++++ Provided entries

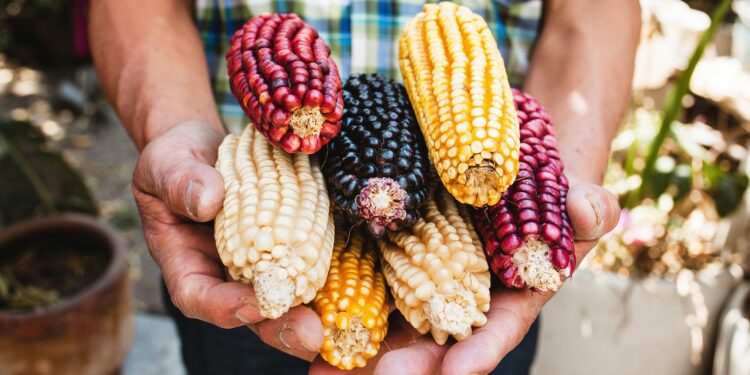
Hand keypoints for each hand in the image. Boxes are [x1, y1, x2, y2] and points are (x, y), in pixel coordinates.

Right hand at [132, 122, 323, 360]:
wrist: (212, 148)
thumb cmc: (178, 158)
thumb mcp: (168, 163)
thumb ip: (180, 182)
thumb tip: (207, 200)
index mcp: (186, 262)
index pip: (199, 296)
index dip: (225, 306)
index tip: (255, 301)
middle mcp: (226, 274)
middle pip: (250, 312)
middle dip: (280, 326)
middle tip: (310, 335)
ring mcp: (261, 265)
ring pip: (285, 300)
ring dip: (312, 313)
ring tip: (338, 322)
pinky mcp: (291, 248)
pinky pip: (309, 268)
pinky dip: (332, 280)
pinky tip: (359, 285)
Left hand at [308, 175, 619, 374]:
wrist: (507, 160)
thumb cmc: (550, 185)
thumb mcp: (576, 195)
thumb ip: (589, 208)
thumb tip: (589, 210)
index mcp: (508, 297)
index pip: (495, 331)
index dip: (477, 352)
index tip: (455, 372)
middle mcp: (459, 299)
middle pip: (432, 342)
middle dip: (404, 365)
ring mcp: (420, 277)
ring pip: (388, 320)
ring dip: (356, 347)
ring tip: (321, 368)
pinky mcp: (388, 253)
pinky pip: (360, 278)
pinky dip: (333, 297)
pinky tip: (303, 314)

++++++++
++++ Provided entries

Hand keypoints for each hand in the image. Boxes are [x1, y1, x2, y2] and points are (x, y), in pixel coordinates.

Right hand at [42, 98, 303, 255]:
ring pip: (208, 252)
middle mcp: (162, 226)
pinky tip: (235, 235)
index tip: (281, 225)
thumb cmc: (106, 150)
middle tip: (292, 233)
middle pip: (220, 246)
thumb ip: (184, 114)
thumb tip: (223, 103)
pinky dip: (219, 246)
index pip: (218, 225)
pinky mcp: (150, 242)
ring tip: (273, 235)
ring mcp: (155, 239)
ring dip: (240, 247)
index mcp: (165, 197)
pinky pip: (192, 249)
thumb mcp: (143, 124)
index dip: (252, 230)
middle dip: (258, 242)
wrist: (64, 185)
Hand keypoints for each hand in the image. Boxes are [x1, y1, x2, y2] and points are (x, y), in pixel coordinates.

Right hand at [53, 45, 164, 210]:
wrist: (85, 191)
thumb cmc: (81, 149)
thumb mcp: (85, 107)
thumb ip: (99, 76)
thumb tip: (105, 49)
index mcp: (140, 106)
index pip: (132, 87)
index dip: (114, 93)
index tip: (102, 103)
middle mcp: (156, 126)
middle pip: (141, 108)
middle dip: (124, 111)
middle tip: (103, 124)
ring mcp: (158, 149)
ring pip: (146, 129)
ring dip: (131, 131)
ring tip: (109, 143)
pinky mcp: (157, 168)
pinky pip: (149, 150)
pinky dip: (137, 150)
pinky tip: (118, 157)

++++++++

◆ What the task asks ◆
Wherever the word "hand" turns up in a line of the entries above, copy that line.

◆ Exercise result ◆
Hand keypoints for each hand in the image. Boxes are [x1, y1, x2, y2] and points are (x, y), in pixel coordinates.
Right hand at [132, 122, 323, 360]:
Left hand at [308, 175, 619, 374]:
Hand keypoints for each hand in the image. Boxes are [x1, y1, x2, y2] and points are (x, y), in pixel coordinates.
Right hand at [42, 98, 303, 255]:
Hand keypoints for each hand in the image. Boxes are [x1, y1, x2, y2] and points are (x, y), in pixel coordinates.
Right hand at [53, 45, 164, 210]:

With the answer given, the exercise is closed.